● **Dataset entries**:

= = =

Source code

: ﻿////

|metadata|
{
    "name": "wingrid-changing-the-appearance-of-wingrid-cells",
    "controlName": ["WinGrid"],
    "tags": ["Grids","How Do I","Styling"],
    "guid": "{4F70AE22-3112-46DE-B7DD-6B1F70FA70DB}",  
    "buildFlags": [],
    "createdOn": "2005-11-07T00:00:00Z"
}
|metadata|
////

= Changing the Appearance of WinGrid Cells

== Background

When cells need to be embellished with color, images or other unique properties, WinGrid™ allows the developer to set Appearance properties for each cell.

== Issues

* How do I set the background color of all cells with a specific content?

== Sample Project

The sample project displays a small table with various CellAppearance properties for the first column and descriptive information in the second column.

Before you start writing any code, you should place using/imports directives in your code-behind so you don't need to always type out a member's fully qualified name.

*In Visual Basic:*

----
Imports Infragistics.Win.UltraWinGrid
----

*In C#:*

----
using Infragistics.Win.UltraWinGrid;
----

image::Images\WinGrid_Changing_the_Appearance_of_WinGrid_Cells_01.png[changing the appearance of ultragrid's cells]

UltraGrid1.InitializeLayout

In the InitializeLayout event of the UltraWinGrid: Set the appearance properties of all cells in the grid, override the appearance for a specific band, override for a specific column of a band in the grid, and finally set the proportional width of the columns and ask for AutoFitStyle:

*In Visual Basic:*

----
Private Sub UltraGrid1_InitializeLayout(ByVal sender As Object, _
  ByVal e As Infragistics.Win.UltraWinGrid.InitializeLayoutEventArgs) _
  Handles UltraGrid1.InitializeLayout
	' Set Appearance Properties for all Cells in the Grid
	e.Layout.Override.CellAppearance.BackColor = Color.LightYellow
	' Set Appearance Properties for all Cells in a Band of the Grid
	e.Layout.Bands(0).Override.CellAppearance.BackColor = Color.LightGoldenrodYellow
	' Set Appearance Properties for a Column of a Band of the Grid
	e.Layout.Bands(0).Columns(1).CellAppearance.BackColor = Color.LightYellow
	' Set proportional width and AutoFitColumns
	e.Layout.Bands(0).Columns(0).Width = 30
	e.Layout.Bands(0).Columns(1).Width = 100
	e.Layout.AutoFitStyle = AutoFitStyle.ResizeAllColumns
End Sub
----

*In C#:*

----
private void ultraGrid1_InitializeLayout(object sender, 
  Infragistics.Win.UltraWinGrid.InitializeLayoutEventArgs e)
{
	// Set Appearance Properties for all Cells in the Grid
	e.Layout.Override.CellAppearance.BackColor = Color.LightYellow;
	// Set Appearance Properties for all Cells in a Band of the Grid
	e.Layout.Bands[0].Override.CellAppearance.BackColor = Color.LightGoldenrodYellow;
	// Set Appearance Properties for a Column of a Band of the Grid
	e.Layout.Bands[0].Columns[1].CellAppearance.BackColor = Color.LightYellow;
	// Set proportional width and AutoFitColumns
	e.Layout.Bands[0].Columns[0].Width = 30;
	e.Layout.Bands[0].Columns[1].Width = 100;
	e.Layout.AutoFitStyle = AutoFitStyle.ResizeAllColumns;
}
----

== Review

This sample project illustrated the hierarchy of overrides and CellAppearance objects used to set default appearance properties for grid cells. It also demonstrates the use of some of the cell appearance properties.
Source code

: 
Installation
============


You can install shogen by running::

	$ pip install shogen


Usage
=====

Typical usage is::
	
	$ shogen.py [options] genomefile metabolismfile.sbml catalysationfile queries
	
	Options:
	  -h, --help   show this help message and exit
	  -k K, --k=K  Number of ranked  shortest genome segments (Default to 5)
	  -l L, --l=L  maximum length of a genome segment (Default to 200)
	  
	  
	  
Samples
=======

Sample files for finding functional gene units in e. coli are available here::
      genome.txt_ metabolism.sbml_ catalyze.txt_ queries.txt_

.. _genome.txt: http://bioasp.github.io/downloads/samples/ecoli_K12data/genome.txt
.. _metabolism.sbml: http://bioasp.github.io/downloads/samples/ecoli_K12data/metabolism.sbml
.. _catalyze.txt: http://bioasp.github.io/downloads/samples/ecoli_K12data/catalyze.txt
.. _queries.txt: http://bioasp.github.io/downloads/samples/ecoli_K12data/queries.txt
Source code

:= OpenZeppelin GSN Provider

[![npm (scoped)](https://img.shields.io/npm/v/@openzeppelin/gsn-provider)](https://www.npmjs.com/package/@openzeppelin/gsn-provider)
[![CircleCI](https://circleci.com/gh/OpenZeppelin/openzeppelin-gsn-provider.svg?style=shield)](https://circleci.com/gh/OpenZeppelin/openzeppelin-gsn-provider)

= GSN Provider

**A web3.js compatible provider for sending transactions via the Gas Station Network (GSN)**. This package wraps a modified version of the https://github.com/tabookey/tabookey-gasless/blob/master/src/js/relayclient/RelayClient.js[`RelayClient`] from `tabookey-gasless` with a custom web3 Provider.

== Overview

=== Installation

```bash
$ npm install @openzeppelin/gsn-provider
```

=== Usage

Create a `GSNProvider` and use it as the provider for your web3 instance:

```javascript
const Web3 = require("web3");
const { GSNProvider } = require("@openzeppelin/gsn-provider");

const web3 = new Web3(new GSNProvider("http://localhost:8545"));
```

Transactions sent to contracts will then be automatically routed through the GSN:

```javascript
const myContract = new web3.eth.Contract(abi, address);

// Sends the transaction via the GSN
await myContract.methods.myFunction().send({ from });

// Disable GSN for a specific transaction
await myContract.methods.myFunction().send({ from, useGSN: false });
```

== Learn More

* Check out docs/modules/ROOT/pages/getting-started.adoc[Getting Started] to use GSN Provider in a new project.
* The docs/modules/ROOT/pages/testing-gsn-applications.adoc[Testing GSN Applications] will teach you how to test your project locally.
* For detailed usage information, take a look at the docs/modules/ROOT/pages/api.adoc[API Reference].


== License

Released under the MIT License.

= = =

● **AIM OF THE EXERCISE**: Using the string "await" as the search term, count the lines of the data above that hold it and report that number alone.

● **RESULT FOR THIS EXERCISE**: 2